Subvolume inode number BTRFS_ROOT_ITEM_KEY Transaction ID

The updated btree blocks are all flushed to disk, and then the super block is updated to point to the new root tree. Once the super block has been properly written to disk, the transaction is considered complete. At this time the root tree has two pointers for each subvolume changed during the transaction. One item points to the new tree and one points to the tree that existed at the start of the last transaction.

Any time after the commit finishes, the older subvolume root items may be removed. The reference count on the subvolume root block is lowered by one. If the reference count reaches zero, the block is freed and the reference count on any nodes the root points to is lowered by one. If a tree node or leaf can be freed, it is traversed to free the nodes or extents below it in the tree in a depth first fashion.

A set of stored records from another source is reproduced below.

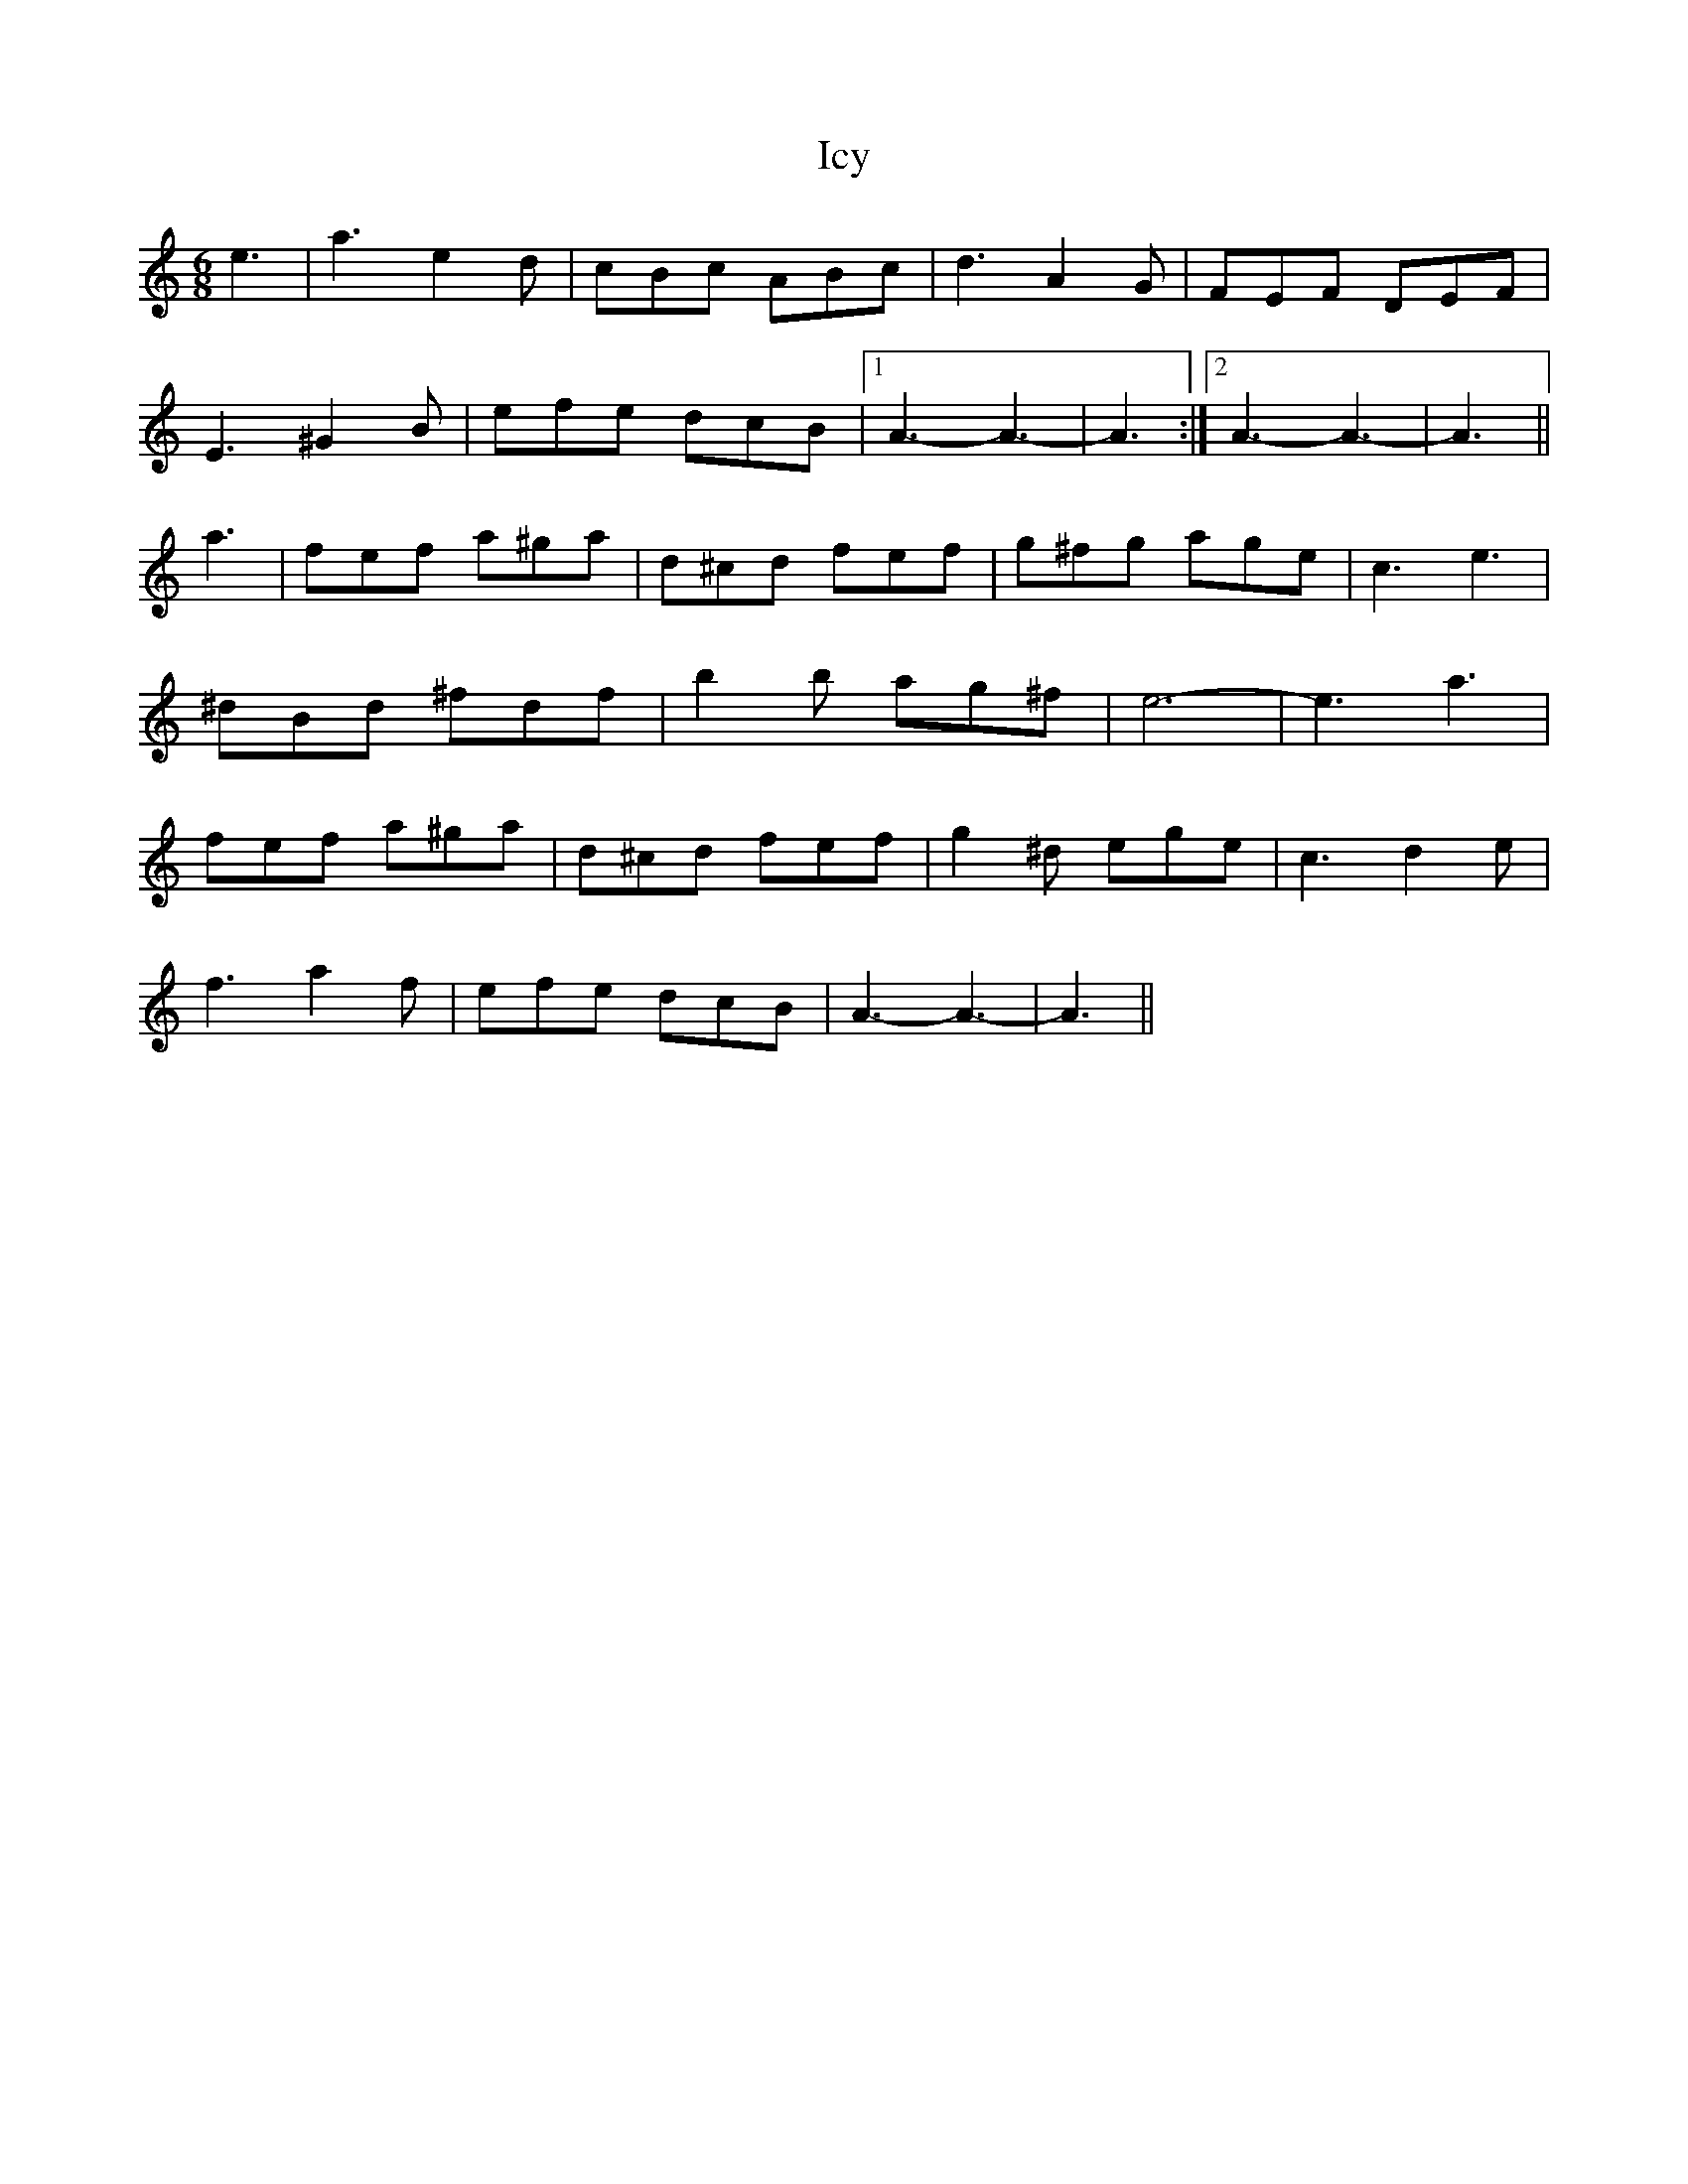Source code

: X: 18733
T: Icy
R: jig
M: 6/8
K: Aminor
e3|a3e2d|cBc ABc|d3A2G|FEF DEF|
E3^G2B|efe dcB|1 A3-A3-|A3:|2 A3-A3-|A3||
a3|fef a^ga|d^cd fef|g^fg age|c3 e3|
^dBd ^fdf|b2b ag^f|e6-|e3a3|
fef a^ga|d^cd fef|g2^d ege|c3d2e|
f3a2f|efe dcB|A3-A3-|A3||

The traversal and freeing of the tree may be done in pieces by inserting a progress record in the root tree. The progress record indicates the last key and level touched by the traversal so the current transaction can commit and the traversal can resume in the next transaction. If the system crashes before the traversal completes, the progress record is used to safely delete the root on the next mount.

Ohad Rodeh presented this reference counted snapshot algorithm at the 2007 Linux Filesystem and Storage Workshop: http://www.cs.huji.ac.il/~orodeh/papers/LinuxFS_Workshop.pdf.

The Btrfs snapshotting implementation is based on the ideas he presented.


Btrfsck

The filesystem checking utility is a crucial tool, but it can be a major bottleneck in getting systems back online after something has gone wrong. Btrfs aims to be tolerant of invalid metadata, and will avoid using metadata it determines to be incorrect. The disk format allows Btrfs to deal with most corruptions at run time, without crashing the system and without requiring offline filesystem checking.

An offline btrfsck is being developed, in part to help verify the filesystem during testing, and as an emergency tool to make sure the filesystem is safe for mounting. The existing tool only verifies the extent allocation maps, making sure that reference counts are correct and that all extents are accounted for. If the extent maps are correct, there is no risk of incorrectly writing over existing data or metadata as blocks are allocated for new use.

btrfsck is able to read metadata in roughly disk order. As it scans the btrees on disk, it collects the locations of nodes and leaves and pulls them from the disk in large sequential batches. For the most part, btrfsck is bound by the sequential read throughput of the storage, and it is able to take advantage of multi-spindle arrays. The price paid for the extra speed is more ram. Btrfsck uses about 3x more ram than ext2fsck.